Here is the case I'm wondering about:

thread A                             thread B
--------                             --------
                                      gup_fast
page_mkclean
     is page gup-pinned?(no)
                                          page_cache_get_speculative
                                              (gup-pins the page here)
                                          check pte_val unchanged (yes)
        set_pte_at()

...and now thread A has created a read-only PTE, after gup_fast walked
the page tables and found a writeable entry. And so far, thread A has
not seen that the page is pinned.

What am I missing here?
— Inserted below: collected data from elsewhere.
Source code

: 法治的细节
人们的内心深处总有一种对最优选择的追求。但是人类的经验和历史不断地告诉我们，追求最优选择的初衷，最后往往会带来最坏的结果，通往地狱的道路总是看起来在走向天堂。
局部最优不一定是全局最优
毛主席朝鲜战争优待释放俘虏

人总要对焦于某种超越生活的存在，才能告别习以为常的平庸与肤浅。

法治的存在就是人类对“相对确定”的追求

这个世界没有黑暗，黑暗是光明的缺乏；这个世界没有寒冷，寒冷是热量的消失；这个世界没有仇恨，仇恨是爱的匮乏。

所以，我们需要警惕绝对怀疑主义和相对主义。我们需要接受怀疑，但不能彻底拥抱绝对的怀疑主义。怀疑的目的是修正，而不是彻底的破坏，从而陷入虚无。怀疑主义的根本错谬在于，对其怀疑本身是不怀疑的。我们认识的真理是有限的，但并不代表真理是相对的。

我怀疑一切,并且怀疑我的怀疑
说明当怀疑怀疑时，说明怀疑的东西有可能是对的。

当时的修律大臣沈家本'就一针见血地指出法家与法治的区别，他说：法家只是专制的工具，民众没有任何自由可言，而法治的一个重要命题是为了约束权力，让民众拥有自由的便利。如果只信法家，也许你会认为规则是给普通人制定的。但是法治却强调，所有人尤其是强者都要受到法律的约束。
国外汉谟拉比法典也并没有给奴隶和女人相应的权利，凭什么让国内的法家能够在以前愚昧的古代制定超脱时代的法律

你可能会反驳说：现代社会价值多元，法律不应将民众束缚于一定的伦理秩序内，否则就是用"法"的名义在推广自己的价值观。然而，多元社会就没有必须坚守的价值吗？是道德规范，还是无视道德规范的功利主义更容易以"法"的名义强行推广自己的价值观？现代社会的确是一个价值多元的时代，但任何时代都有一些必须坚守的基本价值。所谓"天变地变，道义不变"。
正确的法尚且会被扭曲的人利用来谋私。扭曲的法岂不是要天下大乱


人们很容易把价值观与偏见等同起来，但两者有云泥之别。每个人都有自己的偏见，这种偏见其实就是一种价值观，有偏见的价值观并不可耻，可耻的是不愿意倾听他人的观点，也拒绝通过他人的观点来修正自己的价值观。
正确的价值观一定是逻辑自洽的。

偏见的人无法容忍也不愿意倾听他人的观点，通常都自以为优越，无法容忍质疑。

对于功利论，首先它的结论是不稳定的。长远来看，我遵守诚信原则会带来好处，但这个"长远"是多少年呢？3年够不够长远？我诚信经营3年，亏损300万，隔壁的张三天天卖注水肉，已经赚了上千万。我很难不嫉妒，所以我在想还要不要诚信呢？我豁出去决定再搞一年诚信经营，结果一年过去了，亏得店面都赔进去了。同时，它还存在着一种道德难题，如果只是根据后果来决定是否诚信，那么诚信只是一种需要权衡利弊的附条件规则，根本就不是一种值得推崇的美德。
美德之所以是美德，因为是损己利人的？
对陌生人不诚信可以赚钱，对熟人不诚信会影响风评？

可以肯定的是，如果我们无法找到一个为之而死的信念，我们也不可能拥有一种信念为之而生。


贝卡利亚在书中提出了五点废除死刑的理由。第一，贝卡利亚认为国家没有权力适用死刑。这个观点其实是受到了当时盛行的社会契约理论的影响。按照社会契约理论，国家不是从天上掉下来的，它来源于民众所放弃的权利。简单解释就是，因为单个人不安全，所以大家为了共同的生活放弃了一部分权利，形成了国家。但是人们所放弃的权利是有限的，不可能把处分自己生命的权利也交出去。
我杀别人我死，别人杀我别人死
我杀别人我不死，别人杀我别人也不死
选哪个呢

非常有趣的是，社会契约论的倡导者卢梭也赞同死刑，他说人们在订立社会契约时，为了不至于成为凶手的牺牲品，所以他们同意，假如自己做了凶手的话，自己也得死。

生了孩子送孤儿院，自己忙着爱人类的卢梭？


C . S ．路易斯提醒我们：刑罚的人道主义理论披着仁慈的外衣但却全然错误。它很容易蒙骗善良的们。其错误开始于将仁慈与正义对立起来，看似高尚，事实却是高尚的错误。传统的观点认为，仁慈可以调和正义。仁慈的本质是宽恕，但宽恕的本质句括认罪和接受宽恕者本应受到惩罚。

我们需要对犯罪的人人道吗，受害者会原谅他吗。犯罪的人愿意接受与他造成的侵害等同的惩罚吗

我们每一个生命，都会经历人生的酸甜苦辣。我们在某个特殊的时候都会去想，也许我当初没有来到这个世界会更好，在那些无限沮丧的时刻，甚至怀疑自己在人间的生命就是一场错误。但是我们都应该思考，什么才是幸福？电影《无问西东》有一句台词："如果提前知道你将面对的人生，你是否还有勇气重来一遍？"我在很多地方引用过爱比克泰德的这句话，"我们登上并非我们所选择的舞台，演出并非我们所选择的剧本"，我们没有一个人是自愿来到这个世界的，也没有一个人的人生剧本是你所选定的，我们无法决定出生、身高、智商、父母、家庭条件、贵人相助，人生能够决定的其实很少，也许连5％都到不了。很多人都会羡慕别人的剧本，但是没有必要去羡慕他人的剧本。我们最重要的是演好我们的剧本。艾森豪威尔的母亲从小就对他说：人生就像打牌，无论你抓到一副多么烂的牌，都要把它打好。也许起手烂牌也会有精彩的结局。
The above seems like a problem even before we
change anything.

> 
> Now the page_cache_get_speculative() is for another race when a page is
> freed concurrently. page_cache_get_speculative() only inc the refcount
> if the page is not already freed ie refcount != 0. So GUP_fast has 2
> exclusions mechanisms, one for racing modification to the page table
> like page_mkclean (pte the same after incrementing the refcount) and one
> for racing put_page (only increment refcount if it is not 0). Here for
> what we want we just modify this second mechanisms to add the bias
> value not just 1 to the refcount. This keep both mechanisms intacts
> and give us the page pin test through refcount bias value.
> 
> Note that page_mkclean can not race with a put_page() as whoever calls
> page_mkclean already hold a reference on the page and thus no put_page
> can free the page.
> 
> Does that help ?

Yes...getting close... :)

thanks,
-- 
John Hubbard
NVIDIA